:: Description of the task ::
Pull out every line in the rows below that contains the string "chart", matching uppercase and lowercase exactly.

Segment Start: Records shown

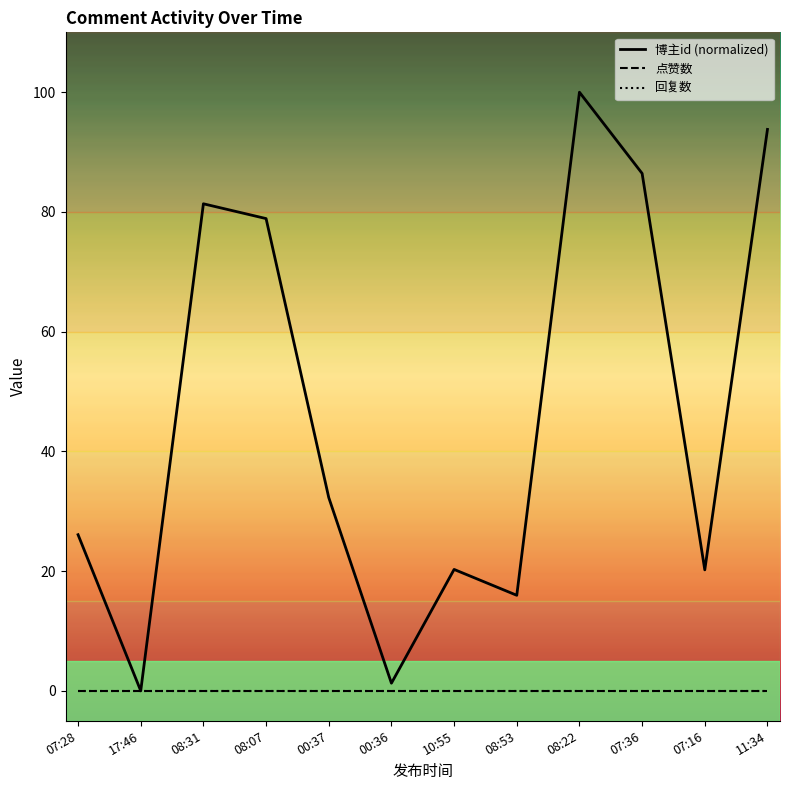

Does the chart display data point markers on the line(s)?

No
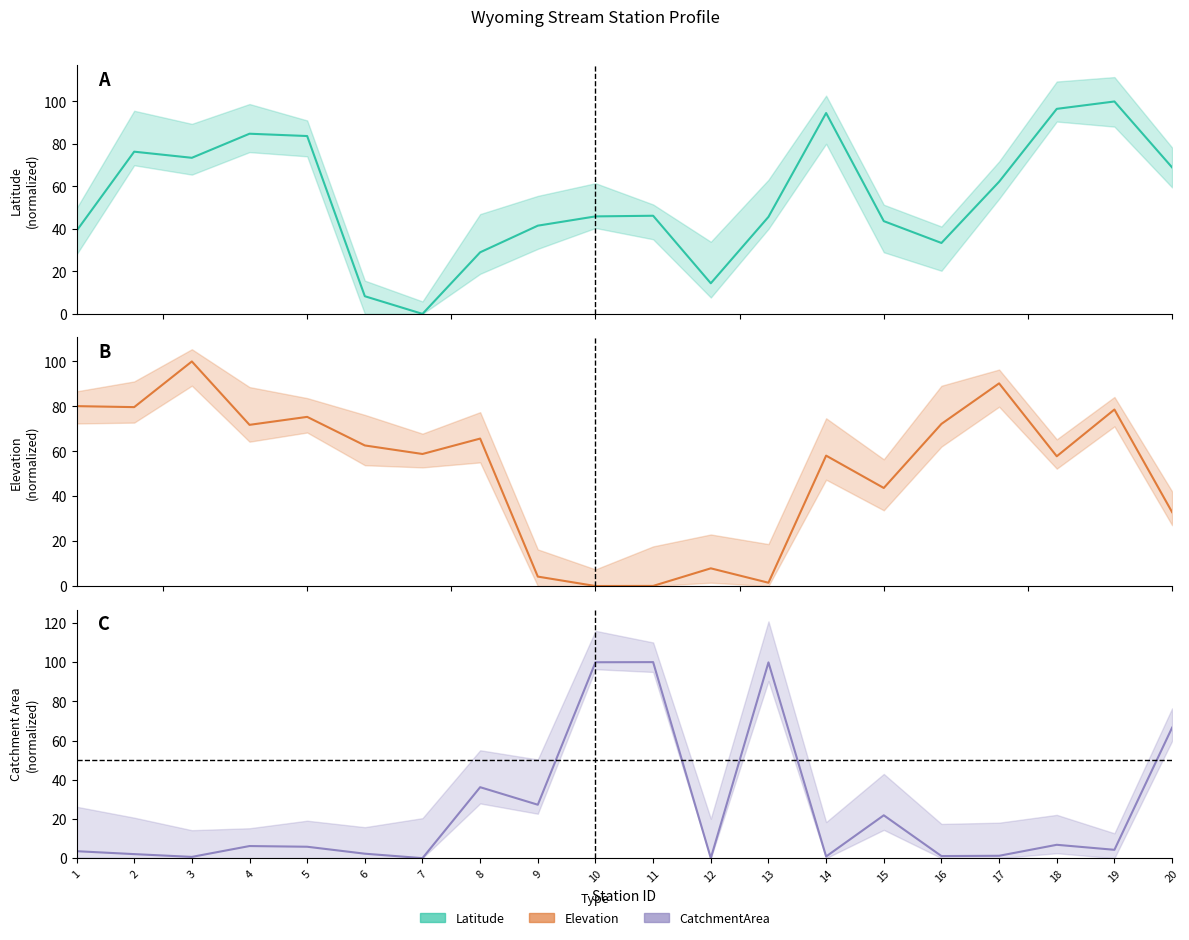

Which has a higher value, 5 or 14?

14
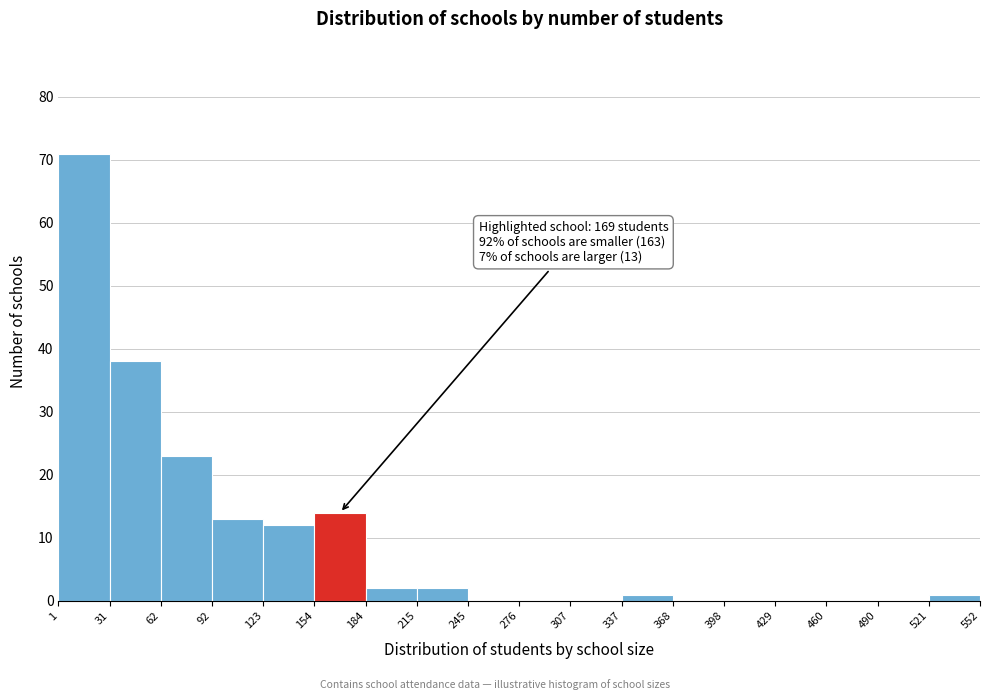

Which range on the x-axis has the tallest bar?

1 to 31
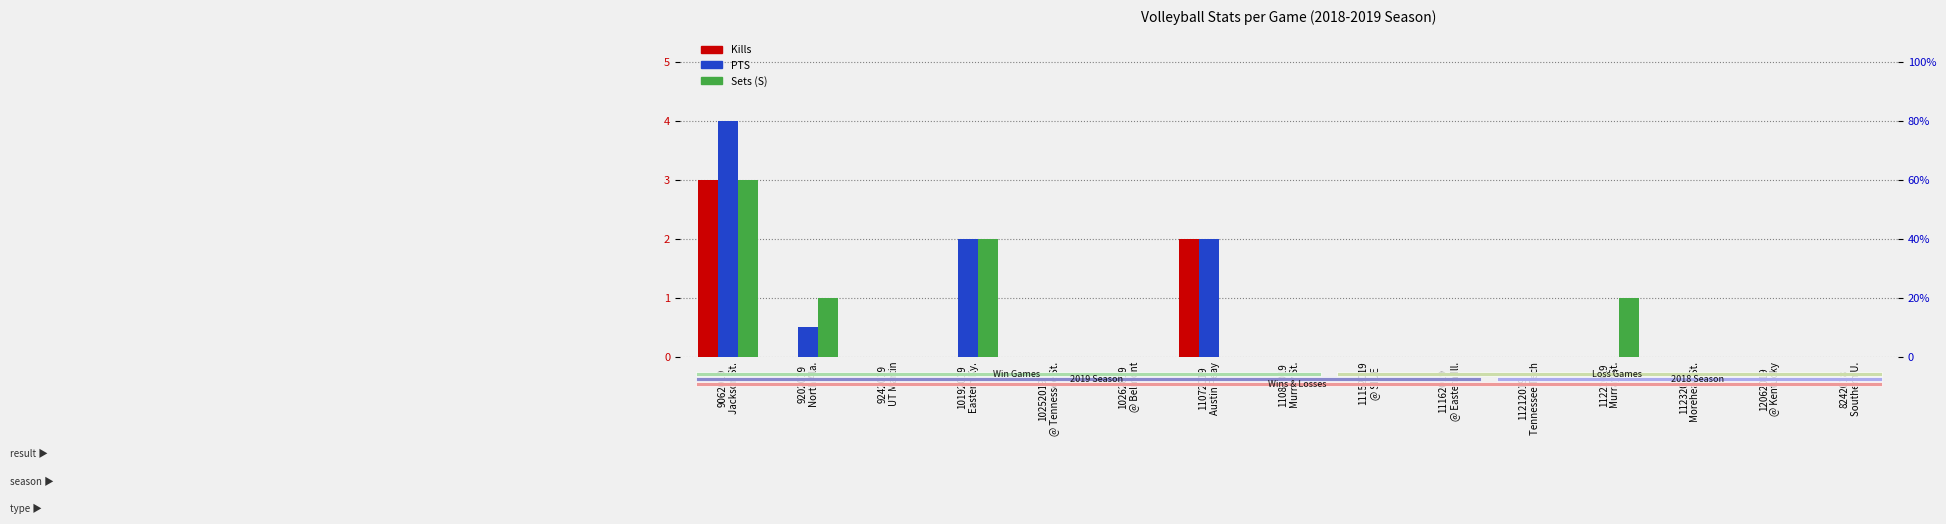

Count the number of categories in the chart.

15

Segment End: Records shown

:: Your solution ::
Does the chart display data point markers on the line(s)?
Count the number of categories in the chart.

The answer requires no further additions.